§ Exercise material:
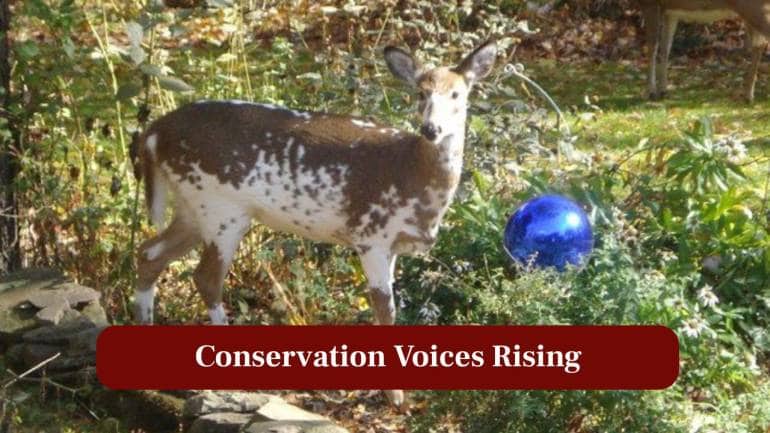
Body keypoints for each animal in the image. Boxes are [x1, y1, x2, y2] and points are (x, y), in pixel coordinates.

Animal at [130, 40, 497, 407]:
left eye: (457, 94)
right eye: (421, 93)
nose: (431, 129)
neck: (411, 175)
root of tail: (154, 133)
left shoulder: (392, 244)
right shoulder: (371, 235)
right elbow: (385, 307)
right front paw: (396, 397)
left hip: (192, 207)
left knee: (149, 253)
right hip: (220, 206)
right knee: (205, 277)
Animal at [641, 0, 770, 102]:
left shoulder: (650, 3)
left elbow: (652, 48)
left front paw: (650, 92)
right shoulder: (670, 12)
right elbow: (665, 48)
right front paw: (663, 90)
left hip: (755, 8)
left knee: (761, 42)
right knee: (759, 45)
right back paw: (748, 95)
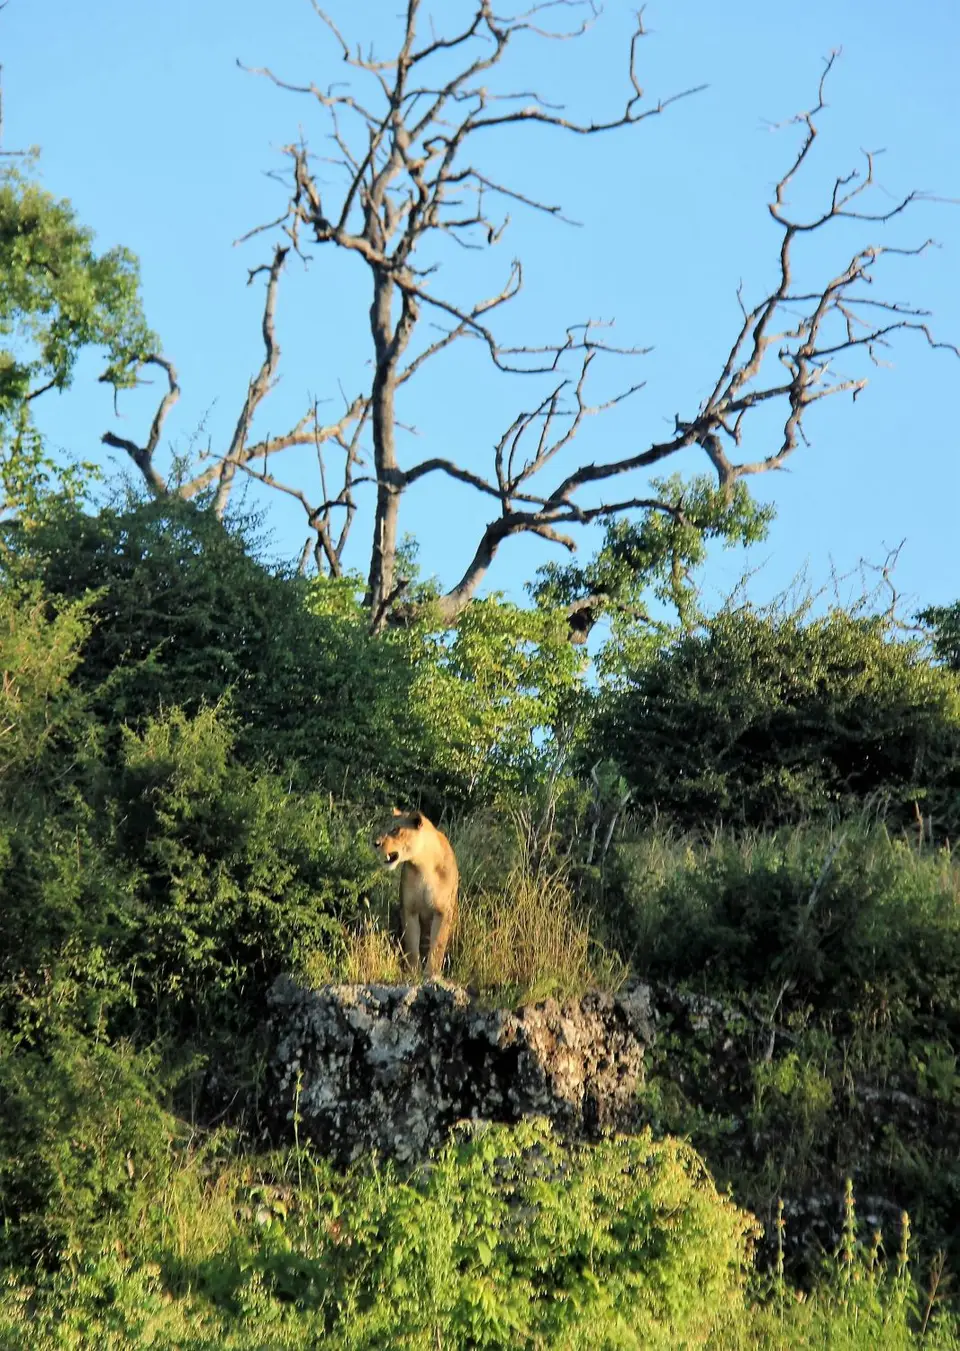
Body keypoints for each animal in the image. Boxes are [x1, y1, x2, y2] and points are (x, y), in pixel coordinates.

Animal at [374, 808, 459, 977]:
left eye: (395, 830)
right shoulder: (409, 909)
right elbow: (412, 945)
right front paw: (413, 972)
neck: (423, 865)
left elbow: (438, 944)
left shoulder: (443, 911)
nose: (375, 844)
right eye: (384, 826)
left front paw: (431, 973)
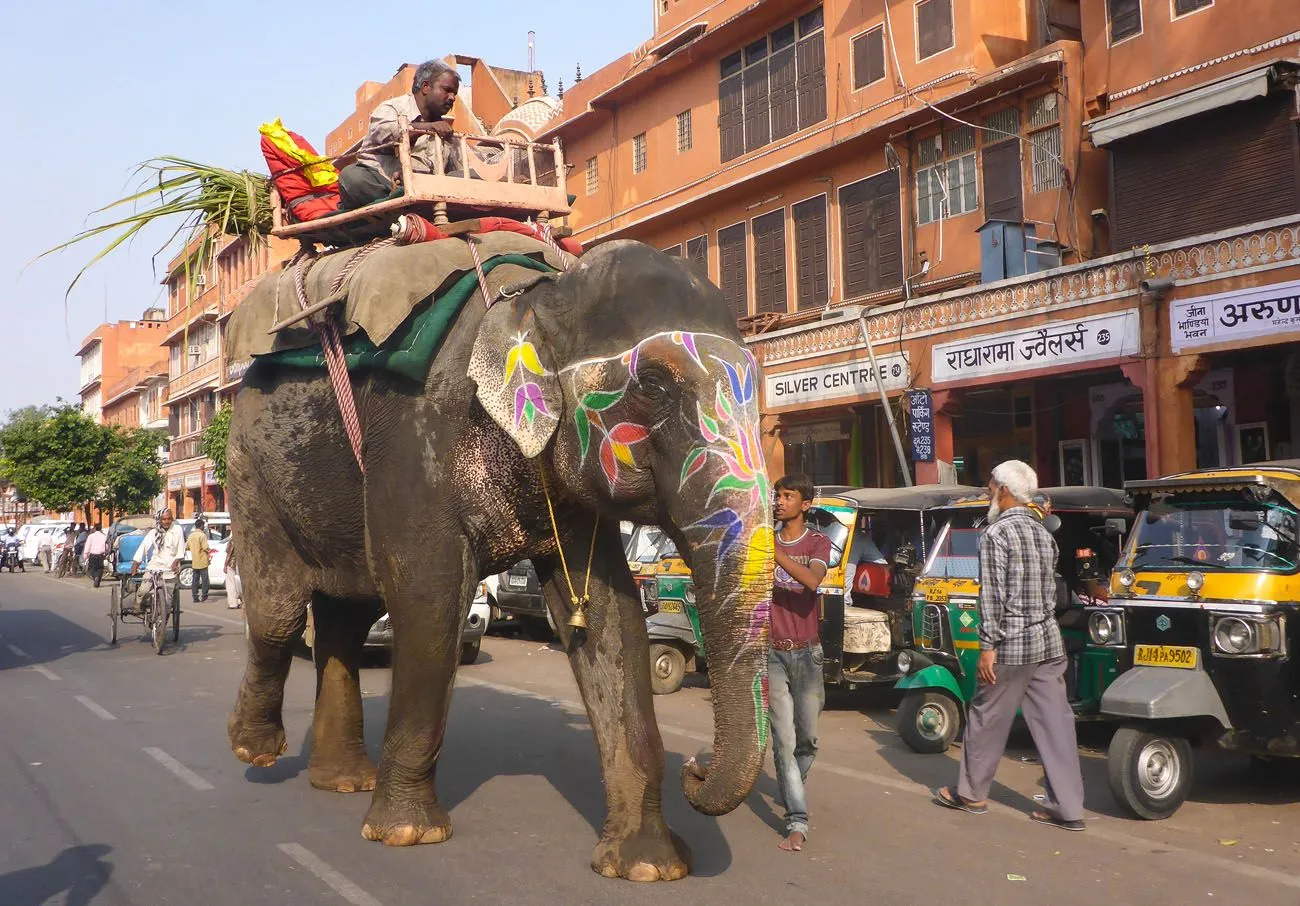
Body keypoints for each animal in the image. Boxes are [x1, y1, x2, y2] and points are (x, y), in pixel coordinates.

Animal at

§ Activity:
In the entries above, find the line containing "left knee: (761, 42)"; transcribe exactly that line and every line after it through the end, and only those, omitting pictures.

§ Solution below:
left knee: (761, 42)
right knee: (759, 45)
right back paw: (748, 95)
Body keypoints for each animal in the image. Boxes are [x1, y1, x2, y2] and points are (x, y), in pixel coordinates.

Animal at [374, 808, 459, 977]:
left eye: (395, 830)
right shoulder: (409, 909)
right elbow: (412, 945)
right front paw: (413, 972)
neck: (423, 865)
left elbow: (438, 944)
left shoulder: (443, 911)
nose: (375, 844)
right eye: (384, 826)
left front paw: (431, 973)
Body keypoints for each animal in the image. Boxes are [x1, y1, x2, y2] and points are (x, y), in pixel coordinates.

Animal at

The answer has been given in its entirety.